The review of summer school proposals is based on assessments from two different viewpoints, the first one with respect to the general structure, including organizational matters and budget, and the second one with respect to the technical content:
The Education Committee will check the general organizational structure of the summer school, including budget aspects and guide through the general application process.
Suited Technical Committees (TCs) of the RAS have to endorse the proposal. Current TCs are listed at: www.ieee-ras.org/technical-committees.
For complete details on proposing a RAS-TEP, visit the Society Resource Center.
Deadlines for the submission of proposals for the coming years are as follows:
Proposals for 2014
Deadline: 1 April 2013
Decision: ICRA 2013
Full sponsorship ($40,000) for Area 1 (Americas)
Proposals for 2015
Deadline: 1 April 2014
Decision: ICRA 2014
Full sponsorship ($40,000) for Area 2 (Europe, Africa, Middle East)
Robotics History Project
Visit the Robotics History Project
In the 50 years since George Devol and Joe Engelberger put the first robot on the factory floor of General Motors in 1961, robots have found their way into surgery rooms, scientific laboratories, battlefields, search and rescue situations, Mars, and even our homes as vacuum cleaners, toys, and security guards. Today, governments, corporations, and scientists envision robotics as a major component of technological, economic, and social development in the 21st century. Rodney Brooks suggests that a "robotics revolution" is imminent, while Bill Gates predicts that we will soon have "robots in every home." The Japanese government, in the meantime, is supporting the development of "partner robots" as a key growth industry.
In recognition of the technological advances and increasing social relevance of robotics, we are examining how the field has developed so far. We aim to develop an understanding of the development of robotics as a field of scientific study and technological practice that takes into account both individual experiences and broader system dynamics that have shaped the field. We use interviews, online surveys, and documents produced in the field to identify the individuals, institutions, events, and ideas that have significantly influenced the developmental trajectory of robotics and to better understand how the scientific goals and practices and societal applications and perceptions of robotics have changed through the years.
As writing a history of robotics is a very large project, our immediate goal is to take the initial steps in instigating academic discussion of the history of robotics, develop a framework for collecting video, audio, photographic, and archival data on the subject, and bringing it to the awareness of the public via an online archive. The 50-year anniversary of the application of robotics in society is an opportune moment to call attention to robotics as an important subject within the history of computing, as well as to make sure that information about the first half century of the field is not lost.

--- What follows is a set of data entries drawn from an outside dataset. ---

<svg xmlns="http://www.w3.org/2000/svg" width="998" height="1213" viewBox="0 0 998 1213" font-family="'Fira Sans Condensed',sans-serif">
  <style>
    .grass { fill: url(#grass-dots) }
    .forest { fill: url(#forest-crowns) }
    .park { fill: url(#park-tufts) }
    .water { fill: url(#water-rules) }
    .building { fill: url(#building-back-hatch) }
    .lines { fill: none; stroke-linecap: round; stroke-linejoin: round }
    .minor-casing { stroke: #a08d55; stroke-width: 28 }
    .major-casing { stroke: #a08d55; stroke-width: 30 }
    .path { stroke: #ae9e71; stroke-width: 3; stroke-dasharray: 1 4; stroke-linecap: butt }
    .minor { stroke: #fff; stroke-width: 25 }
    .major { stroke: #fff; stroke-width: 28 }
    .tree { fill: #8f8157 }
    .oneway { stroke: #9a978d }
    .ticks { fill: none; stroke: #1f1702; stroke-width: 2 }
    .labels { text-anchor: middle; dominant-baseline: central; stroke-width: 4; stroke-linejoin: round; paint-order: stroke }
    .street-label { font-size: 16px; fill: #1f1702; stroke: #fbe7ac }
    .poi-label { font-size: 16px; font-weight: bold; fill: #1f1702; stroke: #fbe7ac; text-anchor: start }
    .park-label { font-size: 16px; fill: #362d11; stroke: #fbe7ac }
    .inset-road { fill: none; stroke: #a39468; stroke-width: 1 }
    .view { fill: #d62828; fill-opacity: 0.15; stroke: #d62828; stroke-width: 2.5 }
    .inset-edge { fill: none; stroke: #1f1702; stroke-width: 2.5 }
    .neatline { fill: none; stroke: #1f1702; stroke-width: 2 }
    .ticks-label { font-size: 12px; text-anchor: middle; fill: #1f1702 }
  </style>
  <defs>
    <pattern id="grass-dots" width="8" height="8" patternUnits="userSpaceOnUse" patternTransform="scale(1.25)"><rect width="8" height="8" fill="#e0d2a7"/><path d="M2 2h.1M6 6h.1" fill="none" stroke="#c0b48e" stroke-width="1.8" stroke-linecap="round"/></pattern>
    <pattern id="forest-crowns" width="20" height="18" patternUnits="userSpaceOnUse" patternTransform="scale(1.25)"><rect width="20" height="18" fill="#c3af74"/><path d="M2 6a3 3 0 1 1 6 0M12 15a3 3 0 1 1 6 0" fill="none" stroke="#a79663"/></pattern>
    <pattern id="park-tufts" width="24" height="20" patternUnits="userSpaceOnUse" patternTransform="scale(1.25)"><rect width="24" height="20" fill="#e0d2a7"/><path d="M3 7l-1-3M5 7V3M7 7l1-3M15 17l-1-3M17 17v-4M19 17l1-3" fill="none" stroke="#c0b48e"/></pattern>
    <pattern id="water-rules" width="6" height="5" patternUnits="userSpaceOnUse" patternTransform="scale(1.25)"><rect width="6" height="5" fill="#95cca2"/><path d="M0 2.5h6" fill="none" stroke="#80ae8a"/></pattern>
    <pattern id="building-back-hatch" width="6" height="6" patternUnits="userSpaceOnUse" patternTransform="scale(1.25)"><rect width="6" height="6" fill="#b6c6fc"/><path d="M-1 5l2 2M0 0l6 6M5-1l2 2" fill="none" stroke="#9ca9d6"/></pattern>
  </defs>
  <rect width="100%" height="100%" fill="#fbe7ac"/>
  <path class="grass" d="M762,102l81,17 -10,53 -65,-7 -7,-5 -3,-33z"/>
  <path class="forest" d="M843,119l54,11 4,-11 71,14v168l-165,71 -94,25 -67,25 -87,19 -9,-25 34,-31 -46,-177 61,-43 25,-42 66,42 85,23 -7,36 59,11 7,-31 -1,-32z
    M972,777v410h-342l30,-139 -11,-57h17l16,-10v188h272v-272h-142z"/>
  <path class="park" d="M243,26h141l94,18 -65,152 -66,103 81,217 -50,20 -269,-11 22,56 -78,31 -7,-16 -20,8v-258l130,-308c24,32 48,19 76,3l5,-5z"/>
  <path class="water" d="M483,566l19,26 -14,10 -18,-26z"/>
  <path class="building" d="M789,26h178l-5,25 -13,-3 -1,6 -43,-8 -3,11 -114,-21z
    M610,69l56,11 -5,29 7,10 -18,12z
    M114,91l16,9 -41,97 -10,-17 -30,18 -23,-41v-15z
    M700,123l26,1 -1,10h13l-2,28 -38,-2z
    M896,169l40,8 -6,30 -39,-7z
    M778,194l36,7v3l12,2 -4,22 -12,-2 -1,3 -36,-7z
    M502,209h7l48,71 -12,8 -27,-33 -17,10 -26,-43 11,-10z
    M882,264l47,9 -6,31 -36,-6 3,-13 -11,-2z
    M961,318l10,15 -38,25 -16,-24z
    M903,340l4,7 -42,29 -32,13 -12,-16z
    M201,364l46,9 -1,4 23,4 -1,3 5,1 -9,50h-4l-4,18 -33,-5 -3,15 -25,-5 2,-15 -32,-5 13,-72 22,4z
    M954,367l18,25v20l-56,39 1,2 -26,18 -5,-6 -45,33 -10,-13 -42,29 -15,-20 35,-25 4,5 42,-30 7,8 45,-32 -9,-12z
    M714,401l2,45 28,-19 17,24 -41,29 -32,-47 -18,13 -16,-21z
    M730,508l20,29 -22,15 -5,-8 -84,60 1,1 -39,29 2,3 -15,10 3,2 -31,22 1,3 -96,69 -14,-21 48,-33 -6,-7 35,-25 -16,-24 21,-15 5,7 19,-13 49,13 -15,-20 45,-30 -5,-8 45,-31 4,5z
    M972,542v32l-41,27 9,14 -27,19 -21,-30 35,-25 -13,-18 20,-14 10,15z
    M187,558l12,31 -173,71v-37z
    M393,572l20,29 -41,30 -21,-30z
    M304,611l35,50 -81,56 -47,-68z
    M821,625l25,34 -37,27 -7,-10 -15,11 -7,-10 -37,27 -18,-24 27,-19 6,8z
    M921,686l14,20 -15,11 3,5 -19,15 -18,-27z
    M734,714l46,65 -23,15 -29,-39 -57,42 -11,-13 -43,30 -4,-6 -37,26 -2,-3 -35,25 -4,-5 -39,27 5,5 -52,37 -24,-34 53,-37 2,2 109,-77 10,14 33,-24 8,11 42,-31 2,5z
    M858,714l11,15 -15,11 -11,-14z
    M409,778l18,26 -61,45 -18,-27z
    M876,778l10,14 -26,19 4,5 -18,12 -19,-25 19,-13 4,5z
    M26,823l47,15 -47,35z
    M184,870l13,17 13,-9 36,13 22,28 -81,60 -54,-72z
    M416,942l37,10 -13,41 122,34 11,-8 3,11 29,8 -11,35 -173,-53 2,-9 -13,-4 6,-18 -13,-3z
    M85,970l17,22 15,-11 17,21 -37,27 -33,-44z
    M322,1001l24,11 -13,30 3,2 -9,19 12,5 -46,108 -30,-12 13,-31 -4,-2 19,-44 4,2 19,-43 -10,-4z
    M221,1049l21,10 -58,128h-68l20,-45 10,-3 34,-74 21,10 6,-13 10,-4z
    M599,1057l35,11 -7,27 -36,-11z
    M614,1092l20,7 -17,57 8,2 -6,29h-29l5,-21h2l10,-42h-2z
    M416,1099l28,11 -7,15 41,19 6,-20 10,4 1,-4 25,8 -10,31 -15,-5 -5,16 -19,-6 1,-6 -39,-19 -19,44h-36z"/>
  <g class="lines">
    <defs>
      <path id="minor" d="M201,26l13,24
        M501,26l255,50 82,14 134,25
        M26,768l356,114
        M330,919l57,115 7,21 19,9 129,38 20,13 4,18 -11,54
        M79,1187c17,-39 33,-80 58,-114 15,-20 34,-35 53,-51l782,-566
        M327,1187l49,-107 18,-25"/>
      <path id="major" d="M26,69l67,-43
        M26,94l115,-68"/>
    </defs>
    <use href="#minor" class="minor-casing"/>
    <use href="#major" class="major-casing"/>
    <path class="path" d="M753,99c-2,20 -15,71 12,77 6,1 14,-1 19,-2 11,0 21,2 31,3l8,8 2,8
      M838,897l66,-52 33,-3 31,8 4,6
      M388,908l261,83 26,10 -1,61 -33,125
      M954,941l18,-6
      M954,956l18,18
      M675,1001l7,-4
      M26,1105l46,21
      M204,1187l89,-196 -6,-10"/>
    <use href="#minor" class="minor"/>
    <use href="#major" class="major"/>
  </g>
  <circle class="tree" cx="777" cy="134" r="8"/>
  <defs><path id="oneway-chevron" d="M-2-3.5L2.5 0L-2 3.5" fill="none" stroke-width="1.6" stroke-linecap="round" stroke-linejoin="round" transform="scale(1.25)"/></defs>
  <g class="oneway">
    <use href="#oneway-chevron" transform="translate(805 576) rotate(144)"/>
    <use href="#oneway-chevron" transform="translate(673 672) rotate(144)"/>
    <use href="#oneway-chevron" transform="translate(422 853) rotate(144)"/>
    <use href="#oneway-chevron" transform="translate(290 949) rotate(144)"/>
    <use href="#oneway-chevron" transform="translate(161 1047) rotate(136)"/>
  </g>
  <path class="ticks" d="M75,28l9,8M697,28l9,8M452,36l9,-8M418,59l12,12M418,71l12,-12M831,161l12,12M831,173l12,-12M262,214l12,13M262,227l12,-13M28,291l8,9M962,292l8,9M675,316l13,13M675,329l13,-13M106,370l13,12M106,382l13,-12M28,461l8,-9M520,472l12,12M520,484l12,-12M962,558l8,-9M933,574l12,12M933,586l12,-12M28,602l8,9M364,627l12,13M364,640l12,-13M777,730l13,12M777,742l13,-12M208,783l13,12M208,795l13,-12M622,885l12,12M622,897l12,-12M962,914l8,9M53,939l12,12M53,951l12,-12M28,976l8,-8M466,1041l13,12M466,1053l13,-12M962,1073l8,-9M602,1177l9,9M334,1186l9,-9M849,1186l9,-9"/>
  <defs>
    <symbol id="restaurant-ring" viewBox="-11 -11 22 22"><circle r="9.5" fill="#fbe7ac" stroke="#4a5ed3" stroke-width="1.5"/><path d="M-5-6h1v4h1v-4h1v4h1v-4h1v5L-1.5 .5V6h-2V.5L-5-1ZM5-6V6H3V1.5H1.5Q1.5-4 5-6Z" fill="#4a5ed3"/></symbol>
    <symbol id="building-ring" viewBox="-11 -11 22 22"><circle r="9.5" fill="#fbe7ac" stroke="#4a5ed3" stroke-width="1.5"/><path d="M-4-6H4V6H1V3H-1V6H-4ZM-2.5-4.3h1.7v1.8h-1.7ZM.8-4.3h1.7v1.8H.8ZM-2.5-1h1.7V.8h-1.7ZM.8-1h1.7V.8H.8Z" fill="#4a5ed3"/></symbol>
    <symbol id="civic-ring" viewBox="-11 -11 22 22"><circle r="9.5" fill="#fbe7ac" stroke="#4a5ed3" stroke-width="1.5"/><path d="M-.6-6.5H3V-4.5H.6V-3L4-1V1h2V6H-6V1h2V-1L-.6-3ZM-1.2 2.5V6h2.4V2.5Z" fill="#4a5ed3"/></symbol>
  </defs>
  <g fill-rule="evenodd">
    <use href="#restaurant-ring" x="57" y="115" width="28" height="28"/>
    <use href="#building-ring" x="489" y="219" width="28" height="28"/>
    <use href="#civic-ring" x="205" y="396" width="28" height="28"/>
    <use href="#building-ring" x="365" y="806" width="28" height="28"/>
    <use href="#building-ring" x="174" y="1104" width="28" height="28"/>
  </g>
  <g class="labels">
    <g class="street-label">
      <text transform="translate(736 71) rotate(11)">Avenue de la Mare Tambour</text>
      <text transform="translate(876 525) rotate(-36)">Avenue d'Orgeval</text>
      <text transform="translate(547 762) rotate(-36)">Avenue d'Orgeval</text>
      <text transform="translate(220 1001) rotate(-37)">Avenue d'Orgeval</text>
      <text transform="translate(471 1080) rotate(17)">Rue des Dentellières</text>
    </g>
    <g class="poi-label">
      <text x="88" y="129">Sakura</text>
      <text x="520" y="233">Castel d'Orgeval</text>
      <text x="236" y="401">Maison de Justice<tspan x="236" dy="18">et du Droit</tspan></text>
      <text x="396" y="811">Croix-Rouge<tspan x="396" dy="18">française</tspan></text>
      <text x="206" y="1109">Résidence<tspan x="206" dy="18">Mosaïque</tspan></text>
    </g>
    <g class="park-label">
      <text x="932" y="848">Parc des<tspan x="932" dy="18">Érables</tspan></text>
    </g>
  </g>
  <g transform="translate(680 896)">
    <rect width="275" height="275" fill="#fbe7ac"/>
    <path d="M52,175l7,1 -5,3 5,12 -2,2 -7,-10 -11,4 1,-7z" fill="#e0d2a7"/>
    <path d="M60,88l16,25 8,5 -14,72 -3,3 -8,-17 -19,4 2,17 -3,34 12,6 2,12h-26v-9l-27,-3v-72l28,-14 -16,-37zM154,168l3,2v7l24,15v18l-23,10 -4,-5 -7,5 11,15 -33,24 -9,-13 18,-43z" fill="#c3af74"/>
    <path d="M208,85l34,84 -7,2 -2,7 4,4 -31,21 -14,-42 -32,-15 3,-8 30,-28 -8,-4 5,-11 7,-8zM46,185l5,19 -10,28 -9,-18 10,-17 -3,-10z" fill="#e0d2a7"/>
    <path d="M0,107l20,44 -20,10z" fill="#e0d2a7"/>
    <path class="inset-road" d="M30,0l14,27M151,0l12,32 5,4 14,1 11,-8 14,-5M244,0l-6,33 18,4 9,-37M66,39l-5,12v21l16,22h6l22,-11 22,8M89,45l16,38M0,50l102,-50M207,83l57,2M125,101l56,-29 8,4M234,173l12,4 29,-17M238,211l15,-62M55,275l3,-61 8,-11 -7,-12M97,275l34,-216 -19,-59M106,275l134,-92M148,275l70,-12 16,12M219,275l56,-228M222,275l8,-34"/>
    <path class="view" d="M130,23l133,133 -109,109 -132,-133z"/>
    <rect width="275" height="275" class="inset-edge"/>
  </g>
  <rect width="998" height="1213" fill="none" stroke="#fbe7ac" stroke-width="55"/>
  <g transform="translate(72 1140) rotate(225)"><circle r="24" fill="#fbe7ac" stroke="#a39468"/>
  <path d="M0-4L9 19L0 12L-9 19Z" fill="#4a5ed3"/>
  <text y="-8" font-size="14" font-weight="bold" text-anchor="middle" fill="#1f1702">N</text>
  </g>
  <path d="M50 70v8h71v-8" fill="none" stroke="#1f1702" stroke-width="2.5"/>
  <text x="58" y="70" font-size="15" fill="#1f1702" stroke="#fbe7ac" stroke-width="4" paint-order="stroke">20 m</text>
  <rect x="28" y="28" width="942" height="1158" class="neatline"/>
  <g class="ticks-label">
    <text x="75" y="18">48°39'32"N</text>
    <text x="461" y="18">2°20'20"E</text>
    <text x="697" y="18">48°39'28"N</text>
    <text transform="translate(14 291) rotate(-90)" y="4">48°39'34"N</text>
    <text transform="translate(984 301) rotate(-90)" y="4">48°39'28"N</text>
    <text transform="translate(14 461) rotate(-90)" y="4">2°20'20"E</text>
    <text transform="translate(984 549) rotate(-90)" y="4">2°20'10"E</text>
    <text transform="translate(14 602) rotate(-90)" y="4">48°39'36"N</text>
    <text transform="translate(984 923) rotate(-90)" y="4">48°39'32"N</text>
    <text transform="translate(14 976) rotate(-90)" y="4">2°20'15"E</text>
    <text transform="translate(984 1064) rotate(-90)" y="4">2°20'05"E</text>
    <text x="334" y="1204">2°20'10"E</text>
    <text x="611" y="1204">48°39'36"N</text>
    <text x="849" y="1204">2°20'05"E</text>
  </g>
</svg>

The Chicago Museum of Science and Industry (MSI), the largest science center in the Western Hemisphere hosting over 1 million visitors each year, is creating an exciting new exhibit called Robot Revolution. After its run in Chicago in 2014, Robot Revolution will travel to other sites in the US and internationally.
The Robotics and Automation Society is partnering with MSI to ensure that the latest innovations in robotics are represented at the exhibit. MSI, working with RAS, has selected a "robotics experts" panel of volunteers from the RAS community to provide advice on the development of the exhibit. RAS is further supporting this outreach effort through a $14,400 grant to MSI funding travel and expenses of the volunteer panel. IEEE members participating on the experts panel include Cynthia Breazeal, Raff D'Andrea, Dennis Hong, Henrik Christensen, and Kevin Lynch.
The IEEE Robotics & Automation Society recoginzes the importance of compentions in the development and advancement of the science.
Competitions for a younger audience allow for an introduction to science, technology, engineering and mathematics (STEM) subjects.
Additionally, they are important to our field as they foster integration and force innovation for actual deliverables.